* _EXCERPTED TEXT_

We begin by examining a birth cohort born in 1990 and find that the annual earnings of graduates were 10% higher than those of non-graduates (i.e. the average graduate earnings premium). When replicating the analysis for a 1970 birth cohort, we observe the corresponding premium to be 17%. Taken together, these results suggest that over the two decades separating these two birth cohorts, the average graduate earnings premium had declined by 7 percentage points.[4] Exploring an additional dataset consisting of birth cohorts covering the period 1980 and 1993, we see evidence of the fall having occurred among those born between 1988 and 1993. That the decline has occurred only among the most recent cohorts for whom earnings data are available explains why our findings differ from the previous consensus that the average graduate earnings premium has remained constant over time.

The premium for at least an upper second class award relative to a lower second class award or below

To the best of our knowledge, our research is the first to assess this premium among those born after the early 1980s. Starting with an investigation into the 1990 birth cohort, we observe the premium for at least an upper second class award relative to a lower second class award or below to be 10%. This is 4 percentage points higher than the same premium for a 1970 birth cohort. We again evaluate the timing of this change across the two-decade period. In contrast to the average graduate earnings premium where the change occurred among those born in the late 1980s/early 1990s, we conclude that the premium for at least an upper second class award relative to a lower second class award or below increased within the birth cohorts born between 1970 and 1982, but remained constant thereafter.

This finding aligns with what theory predicts. Participation in higher education expanded particularly rapidly among those born between 1970 and 1980, while the proportion of graduates awarded at least an upper second class award rose at a steadier rate across this decade. Rising participation would therefore have had a dominating effect, causing the premium for at least an upper second class award relative to a lower second class award or below to rise. However, in the second half of these two decades, entry into university increased at a slower rate. In contrast, there was an acceleration in the proportion of graduates qualifying with at least an upper second class award. With the latter trend now starting to have more of an impact, we would expect to see the premium show signs of stabilising.

The increase we observe in the premium between 1970 and 1982 was driven by a rise in the premium for an upper second class award relative to a lower second class award or below. This also represented the boundary commonly used by employers over this period to assist with sifting the growing number of applications they were receiving from graduates.

What are the implications of these findings for the premium for a lower second class award or below relative to no degree?

A decline in the average graduate earnings premium of 7 percentage points, alongside a rise of 4 percentage points in the premium for at least an upper second class award relative to a lower second class award or below has resulted in the premium for a lower second class award or below relative to no degree falling by 11 percentage points.

For the 1990 birth cohort we study, the premium for a lower second class award or below relative to no degree was just 3% (compared with 14% among those born in 1970). This illustrates that a degree, by its own, no longer ensures an immediate earnings premium for graduates relative to non-graduates. Alongside course of study, academic performance will be a key factor in determining the extent of the earnings premium received by a graduate relative to having no degree.

With disadvantaged students more likely to qualify with a lower second class award or below, such a low premium may reduce the extent to which higher education can help improve the socioeconomic circumstances in adulthood for those who enter higher education from deprived households. Prospective disadvantaged students may also no longer perceive university as a guaranteed route to improving their labour market prospects. Consequently, this will inhibit the ability of higher education to advance social mobility within society.

Will you be carrying out further research and why?

* _TO BE DONE_
1. According to the graduate earnings text, what was the premium for a lower second class award or below relative to no degree for the 1990 birth cohort?
2. Return everything from "What are the" down to "11 percentage points." in the graduate earnings text, word for word.

* _DATA SUPPLIED_
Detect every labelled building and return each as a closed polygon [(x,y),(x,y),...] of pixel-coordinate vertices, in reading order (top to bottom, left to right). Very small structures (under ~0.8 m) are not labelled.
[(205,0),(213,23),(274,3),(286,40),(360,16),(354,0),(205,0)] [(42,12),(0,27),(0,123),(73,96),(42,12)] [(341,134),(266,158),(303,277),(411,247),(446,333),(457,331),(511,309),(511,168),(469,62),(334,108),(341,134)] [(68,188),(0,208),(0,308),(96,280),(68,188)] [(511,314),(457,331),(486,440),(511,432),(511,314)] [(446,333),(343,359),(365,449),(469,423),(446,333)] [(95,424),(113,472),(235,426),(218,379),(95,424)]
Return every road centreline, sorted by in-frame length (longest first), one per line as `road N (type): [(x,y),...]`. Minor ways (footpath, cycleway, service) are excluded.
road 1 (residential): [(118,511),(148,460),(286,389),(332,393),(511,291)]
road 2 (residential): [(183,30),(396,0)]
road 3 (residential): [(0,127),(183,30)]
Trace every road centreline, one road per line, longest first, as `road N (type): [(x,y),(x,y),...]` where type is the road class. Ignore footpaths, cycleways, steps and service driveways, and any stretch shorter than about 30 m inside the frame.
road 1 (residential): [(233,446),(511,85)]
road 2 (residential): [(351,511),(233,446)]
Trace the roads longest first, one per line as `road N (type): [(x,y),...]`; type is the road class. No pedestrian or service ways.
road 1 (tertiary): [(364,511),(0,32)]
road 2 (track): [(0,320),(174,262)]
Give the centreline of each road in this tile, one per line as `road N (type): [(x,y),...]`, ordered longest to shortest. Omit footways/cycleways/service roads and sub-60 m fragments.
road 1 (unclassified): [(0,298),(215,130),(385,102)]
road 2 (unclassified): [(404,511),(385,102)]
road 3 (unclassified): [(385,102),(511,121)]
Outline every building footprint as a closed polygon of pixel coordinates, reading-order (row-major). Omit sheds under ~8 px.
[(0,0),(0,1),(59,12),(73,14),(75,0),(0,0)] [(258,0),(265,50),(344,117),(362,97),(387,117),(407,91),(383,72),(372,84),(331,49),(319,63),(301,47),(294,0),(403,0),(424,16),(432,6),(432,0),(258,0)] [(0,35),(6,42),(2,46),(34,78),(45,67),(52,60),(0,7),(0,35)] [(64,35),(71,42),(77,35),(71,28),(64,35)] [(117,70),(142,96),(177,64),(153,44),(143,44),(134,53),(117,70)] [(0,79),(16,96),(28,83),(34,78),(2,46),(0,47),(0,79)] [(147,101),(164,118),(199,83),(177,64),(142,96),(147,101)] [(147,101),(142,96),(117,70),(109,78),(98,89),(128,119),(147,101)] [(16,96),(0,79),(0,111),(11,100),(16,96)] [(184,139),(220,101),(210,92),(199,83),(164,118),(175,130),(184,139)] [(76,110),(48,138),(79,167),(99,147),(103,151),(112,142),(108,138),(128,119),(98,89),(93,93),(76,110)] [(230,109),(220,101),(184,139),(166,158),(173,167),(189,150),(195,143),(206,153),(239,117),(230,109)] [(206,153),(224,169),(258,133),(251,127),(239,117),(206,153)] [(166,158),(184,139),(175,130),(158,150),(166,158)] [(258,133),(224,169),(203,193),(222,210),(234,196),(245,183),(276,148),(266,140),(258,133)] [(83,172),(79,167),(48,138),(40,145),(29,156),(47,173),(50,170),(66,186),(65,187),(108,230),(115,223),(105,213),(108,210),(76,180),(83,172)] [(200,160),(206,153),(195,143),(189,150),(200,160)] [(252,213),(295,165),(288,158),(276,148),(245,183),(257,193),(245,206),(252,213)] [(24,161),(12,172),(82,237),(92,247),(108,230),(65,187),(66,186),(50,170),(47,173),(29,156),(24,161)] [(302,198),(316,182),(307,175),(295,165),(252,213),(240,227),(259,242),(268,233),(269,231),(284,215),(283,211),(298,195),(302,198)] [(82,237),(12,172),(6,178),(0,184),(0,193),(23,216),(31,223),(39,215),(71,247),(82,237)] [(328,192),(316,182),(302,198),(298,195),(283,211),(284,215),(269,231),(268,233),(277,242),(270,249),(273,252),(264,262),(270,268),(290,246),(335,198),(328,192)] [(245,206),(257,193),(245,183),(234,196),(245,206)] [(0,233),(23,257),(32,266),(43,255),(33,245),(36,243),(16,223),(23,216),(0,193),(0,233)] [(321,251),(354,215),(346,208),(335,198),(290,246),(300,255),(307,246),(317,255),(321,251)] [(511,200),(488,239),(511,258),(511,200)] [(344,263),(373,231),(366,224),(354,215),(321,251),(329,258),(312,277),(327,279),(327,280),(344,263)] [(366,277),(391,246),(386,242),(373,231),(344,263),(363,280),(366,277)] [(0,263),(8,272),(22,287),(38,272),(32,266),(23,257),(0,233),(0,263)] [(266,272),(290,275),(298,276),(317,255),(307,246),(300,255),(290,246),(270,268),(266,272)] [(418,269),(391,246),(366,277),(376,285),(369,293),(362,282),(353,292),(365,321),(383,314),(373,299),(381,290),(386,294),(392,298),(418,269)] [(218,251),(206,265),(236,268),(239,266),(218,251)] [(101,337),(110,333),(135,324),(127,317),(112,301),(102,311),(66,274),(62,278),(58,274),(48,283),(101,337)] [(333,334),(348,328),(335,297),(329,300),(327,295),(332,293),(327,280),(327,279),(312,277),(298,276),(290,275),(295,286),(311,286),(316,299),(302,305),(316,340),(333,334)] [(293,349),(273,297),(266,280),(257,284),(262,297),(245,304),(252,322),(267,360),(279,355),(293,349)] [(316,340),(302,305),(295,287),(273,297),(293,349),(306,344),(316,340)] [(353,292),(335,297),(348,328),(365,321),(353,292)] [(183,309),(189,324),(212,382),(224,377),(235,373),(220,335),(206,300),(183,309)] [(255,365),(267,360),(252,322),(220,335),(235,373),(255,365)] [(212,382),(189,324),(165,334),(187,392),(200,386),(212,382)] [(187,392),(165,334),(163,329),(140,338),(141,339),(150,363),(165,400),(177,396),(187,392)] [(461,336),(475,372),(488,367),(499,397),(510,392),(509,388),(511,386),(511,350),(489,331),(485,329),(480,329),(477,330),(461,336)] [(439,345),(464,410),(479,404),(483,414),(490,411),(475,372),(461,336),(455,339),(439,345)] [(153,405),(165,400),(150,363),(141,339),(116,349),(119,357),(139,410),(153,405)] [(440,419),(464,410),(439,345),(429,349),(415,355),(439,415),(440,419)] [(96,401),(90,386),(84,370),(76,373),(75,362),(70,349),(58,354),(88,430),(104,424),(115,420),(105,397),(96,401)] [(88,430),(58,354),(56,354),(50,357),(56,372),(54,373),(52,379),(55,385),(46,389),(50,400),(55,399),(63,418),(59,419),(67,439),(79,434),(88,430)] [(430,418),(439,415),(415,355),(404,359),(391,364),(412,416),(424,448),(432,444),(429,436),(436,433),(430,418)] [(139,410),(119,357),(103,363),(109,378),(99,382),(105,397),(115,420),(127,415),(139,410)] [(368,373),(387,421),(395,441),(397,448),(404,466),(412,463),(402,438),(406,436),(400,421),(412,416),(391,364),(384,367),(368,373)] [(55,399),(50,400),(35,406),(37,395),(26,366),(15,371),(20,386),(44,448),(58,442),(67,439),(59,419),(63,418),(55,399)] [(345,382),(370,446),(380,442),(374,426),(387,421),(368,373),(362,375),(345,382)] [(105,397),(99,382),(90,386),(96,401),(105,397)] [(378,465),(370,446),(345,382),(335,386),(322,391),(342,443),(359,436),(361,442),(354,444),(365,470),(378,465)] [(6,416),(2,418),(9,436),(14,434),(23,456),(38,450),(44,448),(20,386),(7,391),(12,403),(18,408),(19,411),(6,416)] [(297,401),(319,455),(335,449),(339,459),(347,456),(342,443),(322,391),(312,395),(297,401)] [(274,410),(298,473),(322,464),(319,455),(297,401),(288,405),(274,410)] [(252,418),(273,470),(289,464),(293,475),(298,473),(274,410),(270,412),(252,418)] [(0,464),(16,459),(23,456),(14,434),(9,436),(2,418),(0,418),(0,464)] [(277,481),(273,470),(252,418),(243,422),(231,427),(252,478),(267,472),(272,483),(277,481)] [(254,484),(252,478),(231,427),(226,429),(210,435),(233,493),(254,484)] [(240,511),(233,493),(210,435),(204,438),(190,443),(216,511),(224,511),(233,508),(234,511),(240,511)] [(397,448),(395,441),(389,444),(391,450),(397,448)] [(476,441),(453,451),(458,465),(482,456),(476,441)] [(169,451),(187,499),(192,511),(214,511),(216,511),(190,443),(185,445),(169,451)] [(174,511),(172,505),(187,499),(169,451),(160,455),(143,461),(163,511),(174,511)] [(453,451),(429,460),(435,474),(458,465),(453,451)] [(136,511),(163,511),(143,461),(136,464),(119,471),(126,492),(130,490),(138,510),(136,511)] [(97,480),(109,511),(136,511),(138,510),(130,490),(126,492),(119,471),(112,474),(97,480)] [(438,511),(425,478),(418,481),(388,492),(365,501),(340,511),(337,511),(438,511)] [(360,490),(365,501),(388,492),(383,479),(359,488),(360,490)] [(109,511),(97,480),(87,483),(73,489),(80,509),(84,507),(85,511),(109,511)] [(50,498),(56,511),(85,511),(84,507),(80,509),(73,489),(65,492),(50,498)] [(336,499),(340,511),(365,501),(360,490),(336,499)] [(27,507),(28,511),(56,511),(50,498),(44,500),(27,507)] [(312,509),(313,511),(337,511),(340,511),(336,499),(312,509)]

* _TASK-BY-TASK SOLUTIONS_
1. 3%

2.
What are the implications of these findings for the premium for a lower second class award or below relative to no degree?

A decline in the average graduate earnings premium of 7 percentage points, alongside a rise of 4 percentage points in the premium for at least an upper second class award relative to a lower second class award or below has resulted in the premium for a lower second class award or below relative to no degree falling by 11 percentage points.